Bach, who will remain in isolation for three days upon arrival, was initially expected to visit Tokyo in May, but that trip was canceled due to virus restrictions.
Organizers set a cap last month of 10,000 fans, or half the capacity of each venue, but recently warned that fully closed-door Games remain an option as the virus situation worsens.
The COVID-19 outbreak in Japan has not been as severe as in some countries, with around 14,800 deaths, but experts say another wave could stretch medical services as the Games begin.
The government is expected to extend anti-virus measures in Tokyo and other regions this week, likely until after the Games start, with a new ruling on Olympic fans.
Current restrictions limit spectators at non-Olympic sporting events to 5,000 and limit the opening hours of bars and restaurants.
Media reports say fans are likely to be banned from the Olympic opening and closing ceremonies, and events that take place in the evening are also held behind closed doors.

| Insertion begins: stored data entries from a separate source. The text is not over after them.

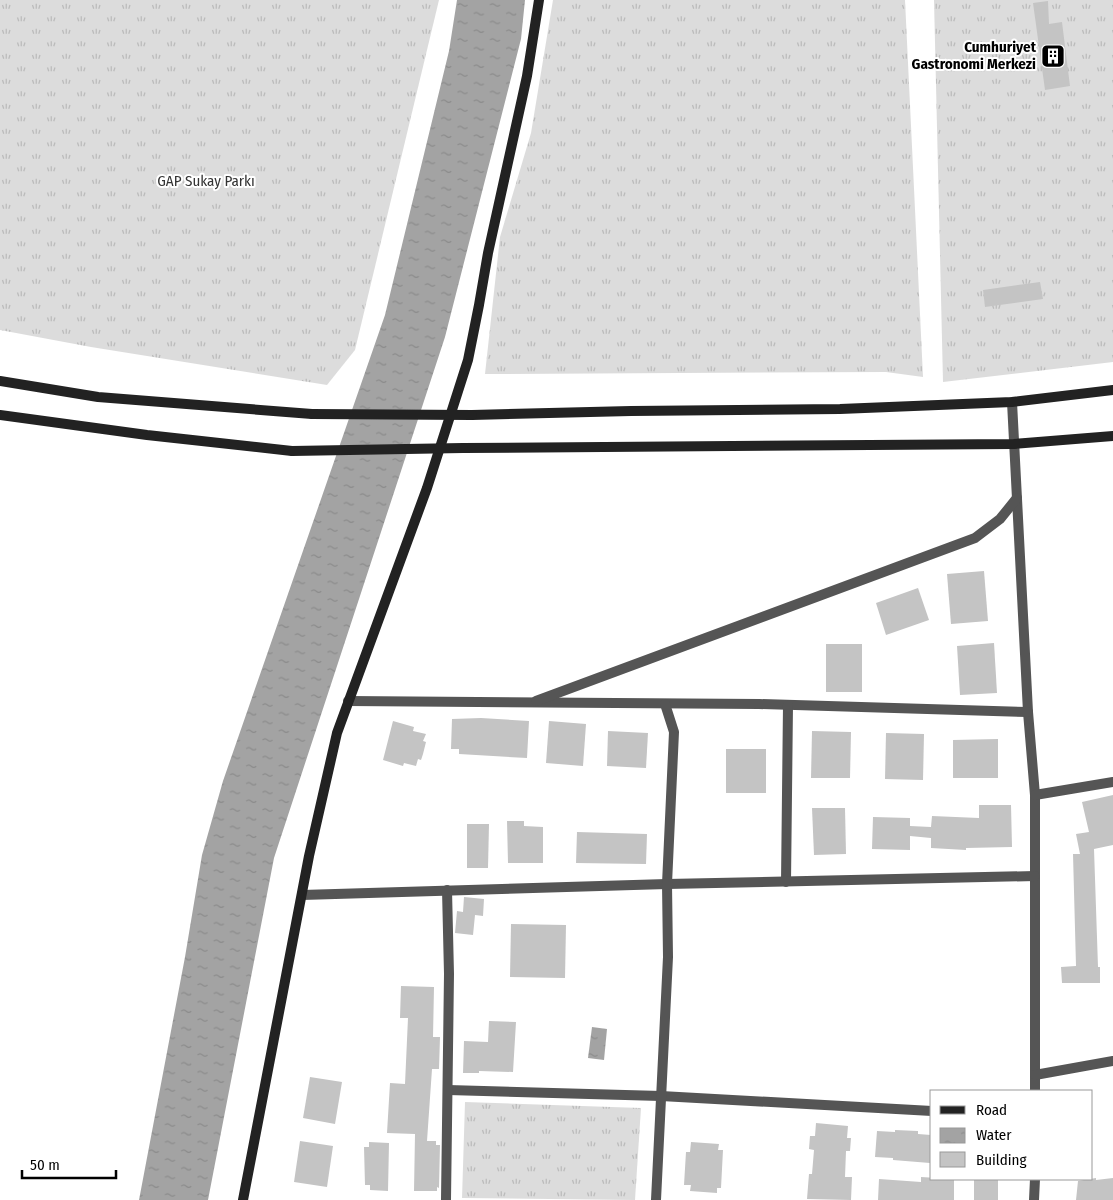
<svg xmlns="http://www.w3.org/2000/svg" width="1113" height="1200" font-family="'Fira Sans Condensed',sans-serif">
	<defs>
		<pattern id="grass-tufts" width="24" height="20" patternUnits="userSpaceOnUse" patternTransform="scale(1.25)"><rect width="24" height="20" fill="#dcdcdc"/><path d="M3 7l-1-3M5 7V3M7 7l1-3M15 17l-1-3M17 17v-4M19 17l1-3" fill="none" stroke="#bbb"/></pattern>
		<pattern id="water-ripples" width="26" height="14" patternUnits="userSpaceOnUse" patternTransform="scale(1.25)"><rect width="26" height="14" fill="#a3a3a3"/><path d="M2 4q2-2 4 0t4 0M15 11q2-2 4 0t4 0" fill="none" stroke="#8b8b8b"/></pattern>
	</defs>
	<rect width="100%" height="100%" fill="#fff"/>
	<!-- grass -->
	<g fill="url(#grass-tufts)">
		<polygon points="0,0 439,0 355,350 327,385 91,347 0,330"/>
		<polygon points="553,0 905,0 923,377 886,372 485,374 500,237 531,133"/>
		<polygon points="934,0 1113,0 1113,362 943,382"/>
		<polygon points="465,1102 641,1108 635,1200 462,1198"/>
	</g>
	<!-- water -->
	<g fill="url(#water-ripples)">
		<polygon points="457,0 525,0 521,39 445,337 274,858 208,1200 139,1200 185,957 202,855 223,781 385,315 449,51"/>
		<polygon points="592,1027 607,1029 604,1060 588,1058"/>
	</g>
	<!-- building -->
	<g fill="#c4c4c4">
		<polygon points="1048,1 1049,24 1062,22 1070,86 1045,90 1033,3"/>
		<polygon points="1040,282 1043,299 985,307 983,290"/>
		<polygon points="984,571 988,621 951,624 947,574"/>
		<polygon points="918,588 929,620 886,635 876,603"/>
		<polygon points="994,643 997,693 960,695 957,646"/>
		<rect x="826" y="644" width="36" height="48"/>
		<polygon points="481,718 529,721 527,758 459,754 459,749 451,749 452,719"/>
		<polygon points="393,721 414,727 413,731 426,734 423,741 426,742 423,754 421,760 418,759 416,766 404,763 403,766 383,760"/>
		<polygon points="549,721 586,724 583,766 546,763"/>
		<polygon points="608,731 648,733 646,768 607,766"/>
		<polygon points="812,731 851,732 850,778 811,778"/>
		<polygon points="886,733 924,734 923,780 885,779"/>
		<polygon points="998,739 998,778 953,778 953,740"/>
		<rect x="726" y="749" width="40" height="44"/>
		<polygon points="1113,795 1113,845 1094,849 1098,967 1100,967 1100,983 1062,983 1061,967 1076,966 1073,854 1080,854 1076,834 1089,832 1082,802"/>
		<polygon points="979,805 1011,805 1012,847 966,848 966,850 931,848 931,838 910,836 910,850 872,849 873,817 910,818 910,826 931,827 932,816 979,818"/>
		<polygon points="812,808 845,808 846,854 814,855"/>
		<polygon points="507,821 524,821 524,826 543,827 543,863 508,863"/>
		<polygon points="467,824 489,824 488,868 467,868"/>
		<polygon points="577,832 647,834 646,864 576,863"/>
		<polygon points="464,897 484,899 483,916 475,915 473,935 455,933 457,911 463,912"/>
		<polygon points="511,924 566,925 565,978 510,977"/>
		<polygon points="401,986 434,987 433,1037 440,1037 439,1069 432,1069 427,1141 436,1141 436,1145 440,1145 439,1188 437,1187 437,1191 414,1191 415,1134 387,1133 390,1083 405,1084 408,1018 400,1018"/>
		<polygon points="489,1021 516,1022 513,1072 479,1071 479,1073 463,1073 464,1041 488,1042"/>
		<polygon points="310,1077 342,1082 335,1124 303,1118"/>
		<polygon points="816,1123 848,1126 847,1138 851,1138 850,1151 846,1151 845,1177 852,1177 851,1200 807,1199 809,1174 812,1174 814,1150 809,1149 810,1136 815,1136"/>
		<polygon points="895,1130 918,1131 918,1134 931,1135 930,1163 893,1160 893,1158 875,1157 877,1131 895,1132"/>
		<polygon points="300,1141 333,1146 327,1187 294,1182"/>
		<polygon points="369,1142 389,1143 388,1191 370,1190 370,1185 365,1185 364,1147 369,1147"/>
		<polygon points="691,1142 719,1144 718,1150 723,1150 721,1188 717,1188 717,1193 690,1191 691,1185 684,1185 686,1152 690,1152"/>
		<polygon points="921,1177 954,1179 954,1200 878,1200 879,1179 921,1182"/>
		<polygon points="1096,1178 1096,1180 1113,1178 1113,1200 1076,1200 1078,1181"/>
		<rect x="974" y="1179" width="24" height="21"/>
	</g>
	<g fill="none" stroke-linecap="round" stroke-linejoin="round">
		<!-- street -->
		<g stroke="#555" stroke-width="10">
			<polyline points="1012,402 1028,712 1035,795 1035,1091"/>
			<polyline points="348,701 759,704 1028,712"/>
			<polyline points="536,701 975,538 1000,519 1017,498"/>
			<polyline points="1035,795 1113,782"/>
			<polyline points="786,882 788,705"/>
			<polyline points="302,895 667,884 1035,876"/>
			<polyline points="1035,1075 1113,1061"/>
			<polyline points="448,1090 661,1096 932,1111"/>
			<polyline points="446,1200 449,974 447,890"/>
			<polyline points="656,1200 668,957 667,884 674,732 665,704"/>
			<polyline points="1034,1200 1035,1179"/>
		</g>
		<!-- secondary -->
		<g stroke="#222" stroke-width="10">
			<polyline points="0,381 98,397 312,414"/>
			<polyline points="0,415 147,435 292,451"/>
			<polyline points="472,415 631,411 840,409 1012,402 1113,390"/>
			<polyline points="463,448 1014,444 1113,436"/>
			<polyline points="243,1200 309,856 337,733 427,488 468,360 479,305 488,253 527,76 539,0"/>
		</g>
		<!-- secondary-bridge -->
		<g stroke="#222" stroke-width="10">
			<polyline points="312,414 472,415"/>
			<polyline points="292,451 463,448"/>
		</g>
	</g>
	<!-- icons -->
	<defs>
		<g id="building-square" transform="scale(1.25)"><rect x="-9" y="-9" width="18" height="18" rx="4" fill="#000" stroke="#fff"/><path d="M-4-6H4V6H1V3H-1V6H-4ZM-2.5-4.3h1.7v1.8h-1.7ZM.8-4.3h1.7v1.8H.8ZM-2.5-1h1.7V.8h-1.7ZM.8-1h1.7V.8H.8Z" fill="#fff"/></g>
	</defs>
	<g fill-rule="evenodd">
		<use href="#building-square" x="1053" y="56"/>
	</g>
	<g text-anchor="middle" stroke-width="4" stroke-linejoin="round" paint-order="stroke">
		<!-- poi labels -->
		<g font-size="15" font-weight="bold" fill="#000" stroke="#fff" text-anchor="end">
			<text x="1036" y="52">Cumhuriyet<tspan x="1036" dy="17">Gastronomi Merkezi</tspan></text>
		</g>
		<!-- park labels -->
		<g font-size="15" fill="#333" stroke="#fff">
			<text x="206" y="186">GAP Sukay Parkı</text>
		</g>
	</g>
	<!-- legend -->
	<rect x="930" y="1090" width="162" height="90" fill="#ffffff" stroke="#999999"/>
	<rect x="940" y="1106" width="25" height="8" fill="#222222" stroke="#999999"/>
	<text x="976" y="1115" font-size="15" fill="#000000">Road</text>
	<rect x="940" y="1128" width="25" height="15" fill="url(#water-ripples)" stroke="#999999"/>
	<text x="976" y="1140" font-size="15" fill="#000000">Water</text>
	<rect x="940" y="1152" width="25" height="15" fill="#c4c4c4" stroke="#999999"/>
	<text x="976" y="1165" font-size="15" fill="#000000">Building</text>
	<!-- scale -->
	<path d="M22 1170v8h94v-8" fill="none" stroke="#000000" stroke-width="2.5"/>
	<text x="30" y="1170" font-size="15" fill="#000000" stroke="#ffffff" stroke-width="4" paint-order="stroke">50 m</text>
</svg>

Announcement of the results of an oversubscribed event ticket lottery has already been delayed until Saturday, less than two weeks before the opening ceremony.
And even ticketless events are affected, with the public urged not to line up on the Olympic marathon route in the northern city of Sapporo.
The Japanese team held a stripped down and socially estranged farewell ceremony on Tuesday, in which nearly all 582 athletes participated online.
But star gymnast Kohei Uchimura seemed disappointed by the event, complaining that it felt “a little unsatisfying.”
“I’ve done a lot of online interviews recently so I’m used to it,” he told reporters.
“But doing a formal ceremony online feels a bit unsatisfying.”